## [Data to use]

======

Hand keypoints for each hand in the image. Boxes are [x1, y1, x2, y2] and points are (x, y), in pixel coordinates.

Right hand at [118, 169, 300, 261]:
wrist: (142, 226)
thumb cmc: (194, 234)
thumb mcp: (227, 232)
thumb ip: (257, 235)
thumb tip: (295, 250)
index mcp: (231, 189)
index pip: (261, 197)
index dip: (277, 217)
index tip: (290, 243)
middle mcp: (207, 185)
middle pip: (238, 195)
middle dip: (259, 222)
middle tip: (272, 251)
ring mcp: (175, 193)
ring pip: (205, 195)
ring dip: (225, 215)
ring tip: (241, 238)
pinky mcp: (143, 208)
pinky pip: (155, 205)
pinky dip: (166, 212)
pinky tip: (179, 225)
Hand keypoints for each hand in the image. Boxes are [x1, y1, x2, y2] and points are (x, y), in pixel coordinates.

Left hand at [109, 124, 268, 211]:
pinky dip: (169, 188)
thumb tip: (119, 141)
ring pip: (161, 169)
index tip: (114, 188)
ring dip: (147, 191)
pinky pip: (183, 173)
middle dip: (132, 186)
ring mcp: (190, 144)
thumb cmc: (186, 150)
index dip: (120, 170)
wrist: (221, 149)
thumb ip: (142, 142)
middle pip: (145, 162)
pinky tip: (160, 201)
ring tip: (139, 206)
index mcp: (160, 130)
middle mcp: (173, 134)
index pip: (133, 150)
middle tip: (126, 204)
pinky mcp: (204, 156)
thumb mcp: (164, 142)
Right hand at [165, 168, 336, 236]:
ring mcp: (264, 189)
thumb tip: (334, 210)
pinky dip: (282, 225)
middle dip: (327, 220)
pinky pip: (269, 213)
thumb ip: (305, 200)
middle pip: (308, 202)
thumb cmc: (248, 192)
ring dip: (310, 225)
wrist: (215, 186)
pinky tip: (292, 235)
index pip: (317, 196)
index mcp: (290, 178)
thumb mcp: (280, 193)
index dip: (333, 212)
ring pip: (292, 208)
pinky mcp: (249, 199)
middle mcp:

======

## [What needs to be done]
The listing above is to be transcribed in full, with no line omitted.

## [Output for this exercise]
Hand keypoints for each hand in the image. Boxes are [x1, y1, x2, y2] and points are (x, y), in pixel coordinates.

Right hand at [118, 169, 300, 261]:
wrist: (142, 226)
thumb cmc: (194, 234)
thumb mcp: (227, 232)
thumb ip: (257, 235)
thumb tip: (295, 250)
index mcp: (231, 189)
index pip: (261, 197)
index dip: (277, 217)
index tip: (290, 243)
middle mcp: (207, 185)
middle pip: (238, 195)
middle dip: (259, 222)
middle tip: (272, 251)
ring mcp: (175, 193)
ring pip: (205, 195)
ring dip: (225, 215)
ring tip: (241, 238)
pinky mcp: (143, 208)
pinky pip: (155, 205)
pinky dip: (166, 212)
pinky tip: (179, 225)
Hand keypoints for each hand in the image. Boxes are [x1, y1, x2, y2] and points are (x, y), in pixel coordinates.

Left hand at [109, 124, 268, 211]:
pinky dip: (169, 188)
thumb tip: (119, 141)
ring pip: (161, 169)
index tip: (114, 188)
ring dip: (147, 191)
pinky pip: (183, 173)
middle dip: (132, 186)
ring mcp: (190, 144)
thumb cmc: (186, 150)
index dip: (120, 170)
wrist: (221, 149)
thumb ip: (142, 142)
middle pip: (145, 162)
pinky tip: (160, 201)
ring tip: (139, 206)
index mcp: (160, 130)
middle mcp: (173, 134)
index pip: (133, 150)
middle tip: (126, 204)
pinky mcp: (204, 156)
thumb mcp: (164, 142)
Right hand at [165, 168, 336, 236]:
ring mcp: (264, 189)
thumb tip: (334, 210)
pinky dip: (282, 225)
middle dip: (327, 220)
pinky pip: (269, 213)
thumb ip: (305, 200)
middle pip: (308, 202)
thumb cmc: (248, 192)
ring dip: (310, 225)
wrist: (215, 186)
pinky tip: (292, 235)
index pip: (317, 196)
index mcp: (290, 178)
thumb mcp: (280, 193)
index dip: (333, 212)
ring pip: (292, 208)
pinky mcp: (249, 199)
middle mcp:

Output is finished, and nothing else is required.